Questa iniziativa segue una decisione presa all'inizio di quest'anno dal CPS di condurre la visita sul campo, che mira a rafforzare gli sforzi più ampi per la costruzione della pace nella regione. La tempistica della missione coincide con un complesso panorama militare in Sudan, in cui le forze armate sudanesi (SAF) hanno recuperato parti sostanziali della capitale, Khartoum, mentre le forze di supporto rapido (RSF) mantengono una roccaforte nel Darfur, situato nel Sudan occidentale. Inoltre, la regione di Kordofan, situata tra il Sudan centrale, occidentale e meridionale, è emersa come un campo di battaglia critico a causa della sua importanza strategica nel collegare diversi fronti.
I recenti progressi delle SAF intorno a Khartoum hanno spostato l'equilibrio militare, ma nessuna delle due parti ha ottenuto un vantaggio definitivo. Questa situazione di stallo rappresenta una sfida unica per l'UA, che cerca di promuovere il dialogo anche se entrambe le fazioni continuano a perseguire miglioramenti sul campo di battaglia. Gli obiettivi primari del PSC includono incoraggiare le SAF e RSF a concordare un cessate il fuoco, facilitando un migliore accesso per le organizzazioni umanitarie e mantenendo un quadro politico in grado di determinare la struttura di governo a lungo termine del Sudan al di là dell'influenza di questi due gruppi armati.

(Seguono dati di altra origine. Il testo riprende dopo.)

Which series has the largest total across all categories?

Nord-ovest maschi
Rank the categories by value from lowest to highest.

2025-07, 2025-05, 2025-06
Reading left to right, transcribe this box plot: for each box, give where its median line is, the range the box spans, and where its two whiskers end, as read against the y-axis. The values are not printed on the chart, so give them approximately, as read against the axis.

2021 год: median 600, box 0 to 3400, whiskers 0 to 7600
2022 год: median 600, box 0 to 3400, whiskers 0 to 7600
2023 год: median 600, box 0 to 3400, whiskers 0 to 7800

L'Unione Africana ha costantemente sostenuto un processo politico inclusivo, guidato dai sudanesi, riconoscendo che la semplice cessazione delle ostilità non risolverà le cause profonde del conflitto. La trasformazione politica del Sudan dopo il 2019, a seguito dell'espulsione dell'ex leader Omar al-Bashir, si è deteriorata in modo significativo. Le controversie tra entità civili e militari hanno portato alla dissoluzione di un accordo di condivisione del potere civile-militare nell'ottobre 2021, esacerbando le tensioni sulla direzione della nazione. La guerra è iniziata nell'aprile 2023, alimentata da lunghe rivalità tra SAF e RSF per quanto riguarda la transizione alla leadership civile.

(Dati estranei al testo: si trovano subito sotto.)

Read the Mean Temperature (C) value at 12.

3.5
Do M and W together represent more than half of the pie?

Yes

L'Unione Africana affronta una doppia sfida: attenuare l'intensità delle ostilità per consentire il sostegno umanitario e i negoziati, assicurando nel contempo che qualsiasi potenziale accordo risponda alle più ampie aspirazioni della società sudanese piuttosto che risolvere semplicemente i conflitti immediati tra le due fazioni.

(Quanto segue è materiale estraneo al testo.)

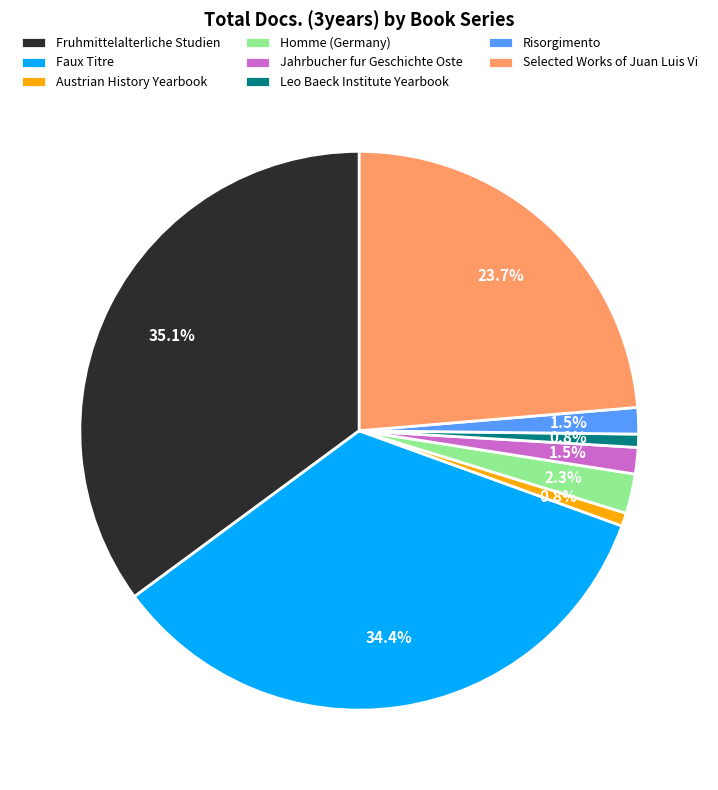

To the nearest percent, what percentage of the pie is Fruhmittelalterliche Studien?

35%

Nel maggio 2023, il PSC ha approvato un piano globale che chiedeva un cessate il fuoco permanente e inclusivo, un migliore accesso umanitario, la sicurezza dei civili e il ripristino di una transizione politica legittima. Anche se le SAF e RSF si sono impegnate a questi obiettivi durante un incontro a Jeddah, in Arabia Saudita, gli accordi non hanno impedito un'ulteriore escalation. Una successiva missione sul campo al Cairo e a Port Sudan nell'ottobre 2024 ha ribadito le richieste di un cessate il fuoco, l'accesso umanitario e un rinnovato processo politico. Tuttavia, le sfide sottostanti persistono, indicando che il percorso verso la risoluzione rimane pieno di ostacoli.